TRY IT: The reply to the records below should contain exactly the lines from the line with "24p RJ-45 |" through the line with "48-Port Gigabit Ethernet (SFP) |", and nothing besides.

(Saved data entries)
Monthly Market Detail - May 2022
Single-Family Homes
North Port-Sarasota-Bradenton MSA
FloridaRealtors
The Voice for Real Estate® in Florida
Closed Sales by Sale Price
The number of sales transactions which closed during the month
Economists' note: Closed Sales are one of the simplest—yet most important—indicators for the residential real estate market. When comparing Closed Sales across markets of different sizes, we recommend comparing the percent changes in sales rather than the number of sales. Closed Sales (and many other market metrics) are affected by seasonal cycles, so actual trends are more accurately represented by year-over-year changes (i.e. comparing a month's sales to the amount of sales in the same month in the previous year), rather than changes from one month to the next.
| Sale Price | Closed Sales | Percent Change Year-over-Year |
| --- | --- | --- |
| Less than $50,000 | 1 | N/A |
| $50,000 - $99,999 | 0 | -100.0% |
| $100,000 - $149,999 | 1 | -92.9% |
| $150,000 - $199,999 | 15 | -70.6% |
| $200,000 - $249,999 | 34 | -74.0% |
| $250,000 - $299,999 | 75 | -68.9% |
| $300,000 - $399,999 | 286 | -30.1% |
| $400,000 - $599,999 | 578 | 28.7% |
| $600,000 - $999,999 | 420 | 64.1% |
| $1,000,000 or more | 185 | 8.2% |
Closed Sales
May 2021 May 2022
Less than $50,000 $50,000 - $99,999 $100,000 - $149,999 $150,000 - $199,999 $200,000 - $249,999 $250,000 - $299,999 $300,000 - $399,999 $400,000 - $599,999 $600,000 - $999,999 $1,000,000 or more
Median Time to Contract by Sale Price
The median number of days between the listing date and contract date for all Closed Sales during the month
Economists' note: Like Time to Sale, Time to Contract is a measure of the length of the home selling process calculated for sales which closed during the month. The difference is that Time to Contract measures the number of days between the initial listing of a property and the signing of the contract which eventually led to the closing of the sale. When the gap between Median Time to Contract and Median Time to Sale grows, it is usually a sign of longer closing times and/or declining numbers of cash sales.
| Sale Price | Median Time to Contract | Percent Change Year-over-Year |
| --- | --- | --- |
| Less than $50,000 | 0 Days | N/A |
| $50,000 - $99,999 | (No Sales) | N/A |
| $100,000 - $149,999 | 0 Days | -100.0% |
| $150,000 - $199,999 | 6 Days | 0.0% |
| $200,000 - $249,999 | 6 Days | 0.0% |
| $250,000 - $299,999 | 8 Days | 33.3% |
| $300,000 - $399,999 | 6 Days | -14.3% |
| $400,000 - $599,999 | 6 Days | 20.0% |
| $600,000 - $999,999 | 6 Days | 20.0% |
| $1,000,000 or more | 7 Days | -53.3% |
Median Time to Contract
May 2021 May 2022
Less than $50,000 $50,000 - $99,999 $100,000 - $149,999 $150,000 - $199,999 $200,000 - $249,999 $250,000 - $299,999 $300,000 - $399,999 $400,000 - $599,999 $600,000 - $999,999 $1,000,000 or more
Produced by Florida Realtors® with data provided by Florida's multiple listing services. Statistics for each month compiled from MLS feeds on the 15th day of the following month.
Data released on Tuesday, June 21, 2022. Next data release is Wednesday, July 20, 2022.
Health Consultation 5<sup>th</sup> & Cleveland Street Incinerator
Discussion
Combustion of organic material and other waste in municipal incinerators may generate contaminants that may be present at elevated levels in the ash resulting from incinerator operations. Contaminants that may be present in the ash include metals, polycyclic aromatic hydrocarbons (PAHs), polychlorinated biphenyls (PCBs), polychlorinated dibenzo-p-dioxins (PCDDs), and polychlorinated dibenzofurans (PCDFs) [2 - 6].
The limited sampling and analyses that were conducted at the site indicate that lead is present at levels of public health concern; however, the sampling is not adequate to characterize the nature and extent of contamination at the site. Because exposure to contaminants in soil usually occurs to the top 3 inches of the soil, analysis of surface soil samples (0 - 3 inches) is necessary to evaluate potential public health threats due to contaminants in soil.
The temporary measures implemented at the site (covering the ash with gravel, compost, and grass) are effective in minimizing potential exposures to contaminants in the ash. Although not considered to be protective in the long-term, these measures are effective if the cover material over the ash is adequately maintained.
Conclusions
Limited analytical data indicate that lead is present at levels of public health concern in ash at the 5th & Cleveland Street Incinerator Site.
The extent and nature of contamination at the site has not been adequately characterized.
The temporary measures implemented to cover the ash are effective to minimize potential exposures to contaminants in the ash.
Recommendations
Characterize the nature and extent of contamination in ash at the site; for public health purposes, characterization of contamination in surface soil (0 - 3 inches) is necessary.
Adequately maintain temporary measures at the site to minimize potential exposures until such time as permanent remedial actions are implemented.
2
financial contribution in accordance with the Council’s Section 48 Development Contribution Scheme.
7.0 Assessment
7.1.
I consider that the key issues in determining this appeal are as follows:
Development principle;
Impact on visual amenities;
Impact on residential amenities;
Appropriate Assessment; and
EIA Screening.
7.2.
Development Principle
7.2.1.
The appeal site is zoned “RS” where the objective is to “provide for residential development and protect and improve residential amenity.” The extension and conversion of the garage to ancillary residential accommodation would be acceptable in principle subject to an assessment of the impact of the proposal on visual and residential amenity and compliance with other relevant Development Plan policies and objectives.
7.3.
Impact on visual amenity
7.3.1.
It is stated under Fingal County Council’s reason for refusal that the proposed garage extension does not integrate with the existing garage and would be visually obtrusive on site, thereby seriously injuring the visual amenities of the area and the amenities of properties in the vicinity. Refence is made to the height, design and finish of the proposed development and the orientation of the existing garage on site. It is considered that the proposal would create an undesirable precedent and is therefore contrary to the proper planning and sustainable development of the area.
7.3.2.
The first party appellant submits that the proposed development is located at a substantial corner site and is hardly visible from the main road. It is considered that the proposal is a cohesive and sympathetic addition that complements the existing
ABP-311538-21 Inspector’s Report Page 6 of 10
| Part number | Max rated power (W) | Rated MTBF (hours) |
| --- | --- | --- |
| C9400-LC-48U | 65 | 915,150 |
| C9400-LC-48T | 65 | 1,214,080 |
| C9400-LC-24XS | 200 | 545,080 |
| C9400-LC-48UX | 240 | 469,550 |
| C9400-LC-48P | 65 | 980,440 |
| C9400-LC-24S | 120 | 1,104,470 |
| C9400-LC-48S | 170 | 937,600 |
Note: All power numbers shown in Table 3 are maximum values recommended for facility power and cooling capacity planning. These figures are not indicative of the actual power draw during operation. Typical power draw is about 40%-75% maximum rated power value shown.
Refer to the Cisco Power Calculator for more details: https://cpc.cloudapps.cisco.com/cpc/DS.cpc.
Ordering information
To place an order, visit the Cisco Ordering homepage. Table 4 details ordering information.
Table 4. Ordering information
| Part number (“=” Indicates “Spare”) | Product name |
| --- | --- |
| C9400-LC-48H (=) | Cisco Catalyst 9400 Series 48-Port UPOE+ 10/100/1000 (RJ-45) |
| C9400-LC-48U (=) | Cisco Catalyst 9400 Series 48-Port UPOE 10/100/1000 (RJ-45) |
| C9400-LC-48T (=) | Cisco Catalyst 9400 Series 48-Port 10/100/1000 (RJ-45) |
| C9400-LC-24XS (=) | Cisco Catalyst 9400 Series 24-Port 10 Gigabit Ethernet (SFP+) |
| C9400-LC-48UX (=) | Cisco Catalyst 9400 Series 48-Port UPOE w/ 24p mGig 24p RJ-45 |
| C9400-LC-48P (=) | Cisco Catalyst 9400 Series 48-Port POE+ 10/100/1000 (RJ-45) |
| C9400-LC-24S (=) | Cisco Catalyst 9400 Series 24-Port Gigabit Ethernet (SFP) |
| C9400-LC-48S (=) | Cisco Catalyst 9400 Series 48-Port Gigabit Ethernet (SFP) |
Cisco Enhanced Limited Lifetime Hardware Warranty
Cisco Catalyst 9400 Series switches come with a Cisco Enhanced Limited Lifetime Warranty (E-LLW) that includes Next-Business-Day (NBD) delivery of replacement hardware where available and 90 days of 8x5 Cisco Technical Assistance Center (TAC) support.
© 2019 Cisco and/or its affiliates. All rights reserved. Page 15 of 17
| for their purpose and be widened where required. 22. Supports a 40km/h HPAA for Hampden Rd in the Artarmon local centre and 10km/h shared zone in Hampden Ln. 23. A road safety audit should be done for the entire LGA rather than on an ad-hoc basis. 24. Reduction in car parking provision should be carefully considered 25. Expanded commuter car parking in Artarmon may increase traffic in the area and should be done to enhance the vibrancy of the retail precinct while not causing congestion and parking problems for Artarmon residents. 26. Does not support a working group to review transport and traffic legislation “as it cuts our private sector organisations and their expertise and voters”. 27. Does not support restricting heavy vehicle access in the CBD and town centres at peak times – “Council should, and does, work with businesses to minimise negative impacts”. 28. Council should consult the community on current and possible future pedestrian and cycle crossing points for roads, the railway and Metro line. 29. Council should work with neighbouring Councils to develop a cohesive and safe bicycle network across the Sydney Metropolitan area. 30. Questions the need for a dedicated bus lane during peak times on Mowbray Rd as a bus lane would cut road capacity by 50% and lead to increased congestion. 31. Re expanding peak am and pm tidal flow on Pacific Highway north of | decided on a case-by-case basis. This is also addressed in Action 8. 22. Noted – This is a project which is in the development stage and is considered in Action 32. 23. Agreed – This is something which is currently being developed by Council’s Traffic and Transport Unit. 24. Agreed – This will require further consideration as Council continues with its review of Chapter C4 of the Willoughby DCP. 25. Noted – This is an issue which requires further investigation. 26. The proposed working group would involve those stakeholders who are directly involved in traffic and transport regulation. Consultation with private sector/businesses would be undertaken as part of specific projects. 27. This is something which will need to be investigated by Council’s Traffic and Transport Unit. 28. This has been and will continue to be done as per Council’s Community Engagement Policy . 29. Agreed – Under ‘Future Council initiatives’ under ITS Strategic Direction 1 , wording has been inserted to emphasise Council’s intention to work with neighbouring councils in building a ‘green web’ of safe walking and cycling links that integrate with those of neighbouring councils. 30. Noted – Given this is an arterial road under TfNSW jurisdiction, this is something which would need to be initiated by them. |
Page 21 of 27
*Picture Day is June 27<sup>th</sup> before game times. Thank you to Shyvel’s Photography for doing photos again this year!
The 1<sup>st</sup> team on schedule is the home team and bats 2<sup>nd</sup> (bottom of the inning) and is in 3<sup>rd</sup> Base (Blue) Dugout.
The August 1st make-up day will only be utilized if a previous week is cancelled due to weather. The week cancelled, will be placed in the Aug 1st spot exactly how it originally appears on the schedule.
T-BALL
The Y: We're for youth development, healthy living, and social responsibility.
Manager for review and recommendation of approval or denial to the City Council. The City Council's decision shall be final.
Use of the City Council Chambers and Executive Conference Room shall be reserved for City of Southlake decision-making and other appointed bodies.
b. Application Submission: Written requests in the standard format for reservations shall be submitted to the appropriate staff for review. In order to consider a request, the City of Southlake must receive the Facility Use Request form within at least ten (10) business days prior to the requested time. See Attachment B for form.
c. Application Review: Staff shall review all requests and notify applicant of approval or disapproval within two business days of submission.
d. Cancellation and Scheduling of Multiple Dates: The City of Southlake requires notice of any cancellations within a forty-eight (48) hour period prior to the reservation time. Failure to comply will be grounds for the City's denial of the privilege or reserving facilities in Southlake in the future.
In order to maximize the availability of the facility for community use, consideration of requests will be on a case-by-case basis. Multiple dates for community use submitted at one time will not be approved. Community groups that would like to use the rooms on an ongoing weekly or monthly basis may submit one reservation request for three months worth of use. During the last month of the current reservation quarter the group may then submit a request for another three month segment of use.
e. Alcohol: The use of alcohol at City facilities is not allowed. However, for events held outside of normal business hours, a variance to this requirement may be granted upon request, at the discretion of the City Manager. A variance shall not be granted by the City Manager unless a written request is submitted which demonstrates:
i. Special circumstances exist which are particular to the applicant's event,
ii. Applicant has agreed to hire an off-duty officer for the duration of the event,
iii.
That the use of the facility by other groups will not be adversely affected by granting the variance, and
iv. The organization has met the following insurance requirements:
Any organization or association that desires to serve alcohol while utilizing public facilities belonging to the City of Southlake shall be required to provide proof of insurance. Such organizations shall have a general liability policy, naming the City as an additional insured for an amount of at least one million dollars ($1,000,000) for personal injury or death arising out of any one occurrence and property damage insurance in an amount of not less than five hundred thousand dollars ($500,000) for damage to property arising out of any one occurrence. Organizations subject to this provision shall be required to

ANSWER SECTION:
| C9400-LC-48UX (=) | Cisco Catalyst 9400 Series 48-Port UPOE w/ 24p mGig 24p RJ-45 |
| C9400-LC-48P (=) | Cisco Catalyst 9400 Series 48-Port POE+ 10/100/1000 (RJ-45) |
| C9400-LC-24S (=) | Cisco Catalyst 9400 Series 24-Port Gigabit Ethernet (SFP) |
| C9400-LC-48S (=) | Cisco Catalyst 9400 Series 48-Port Gigabit Ethernet (SFP) |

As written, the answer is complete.